German social activist

Elise Averdieck (26 February 1808 – 4 November 1907) was a German social activist, a deaconess, and writer. A friend of Amalie Sieveking, whose charitable work she continued, she is regarded as a figure typical of the Erweckung, the socially active Christian revival sweeping through Germany in the 19th century. The first half of her life she was a teacher, a writer, and a nurse; only in the second half of her life did she become a deaconess and led a small community of like-minded women.

Averdieck grew up in a Hamburg where poverty had increased greatly since the beginning of the 19th century, and although there were both state-supported and private initiatives to alleviate the fate of the poor, these efforts were not well coordinated and were frequently based on completely different ideas on what caused poverty, and what it meant. For Averdieck, poverty came from God and was thus a blessing in its own right. Though she considered the experience of poverty to be educational, she did not feel the plight of poverty need not be improved, and among those who, like her, came to social work through Lutheran piety, this was a strong imperative to act.

== Biography ==
Averdieck was the second daughter of the wealthy Hamburg merchant Georg Friedrich Averdieck (1774–1839). Her brother Edward (1810–82) was an architect. Besides two years spent in Berlin (1813–1815), she lived in Hamburg all of her life.
Born on 26 February 1808, she was educated at home, at two private schools, and at one of Hamburg's Höhere Töchterschule, where she received religious instruction from Johann Wilhelm Rautenberg, who had also influenced Amalie Sieveking. While she seemed not to have turned to piety immediately after encountering Rautenberg, he remained a spiritual adviser and contributed toward her conversion in 1835.

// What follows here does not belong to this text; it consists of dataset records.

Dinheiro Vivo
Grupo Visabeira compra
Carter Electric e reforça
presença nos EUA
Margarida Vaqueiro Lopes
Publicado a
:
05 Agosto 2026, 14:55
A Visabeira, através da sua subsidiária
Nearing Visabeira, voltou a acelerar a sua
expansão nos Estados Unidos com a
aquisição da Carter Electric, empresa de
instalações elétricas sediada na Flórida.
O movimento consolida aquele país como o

He also helped her in opening up a boys' school in St. Georg, Hamburg (1838), the populous suburb of Hamburg where Rautenberg was active, and got her to teach in the Sunday school he had founded in 1825.

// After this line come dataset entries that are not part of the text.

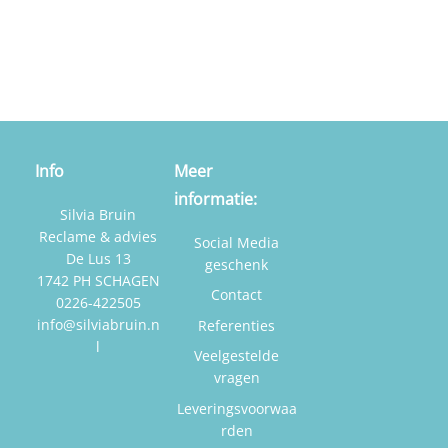
Info
Meer
informatie:
Silvia Bruin
Reclame & advies
Social Media
De Lus 13
geschenk
1742 PH SCHAGEN
Contact
0226-422505
info@silviabruin.n
Referenties
l
Veelgestelde
vragen
Leveringsvoorwaa
rden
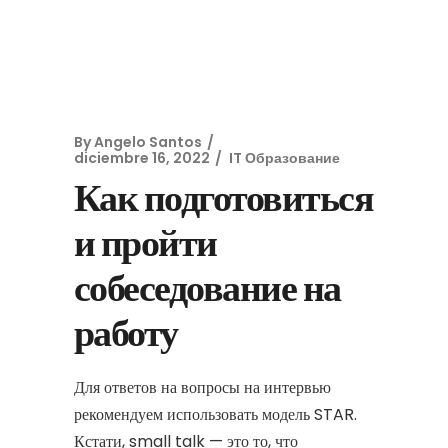
By
Angelo Santos
diciembre 16, 2022
IT Образование
Как подготовиться
и пройти
собеседование на
работу
Для ответов на вопросы на интервью
рекомендуем использовать модель STAR.
Кстати, small talk — это то, что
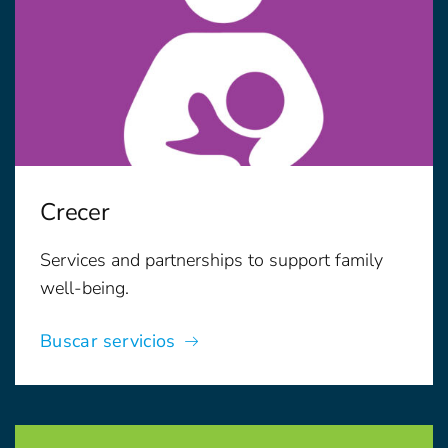
Crecer
Services and partnerships to support family
well-being.
Buscar servicios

Every person, whether man or woman, should learn as much and for as long as he can. One can never learn too much.

In 1856, she started her own school: in a rented building, she educated poor children—who paid tuition—in reading, writing, and math, preparing them for further education. She taught English and religion herself. She was especially fond of teaching the youngest children, and wrote a Bible-based alphabet book for the purpose, whose narrative arc spanned from Creation to Eternal life and whose texts included reference to the Ten Commandments, the Apostles' Creed, and the Lord's Prayer; Mein erstes Lesebuch was thus also a catechism.
In 1860, Averdieck opened a Christian home for nursing the sick called "Bethesda" that operated in coordination with the deaconess at Kaiserwerther.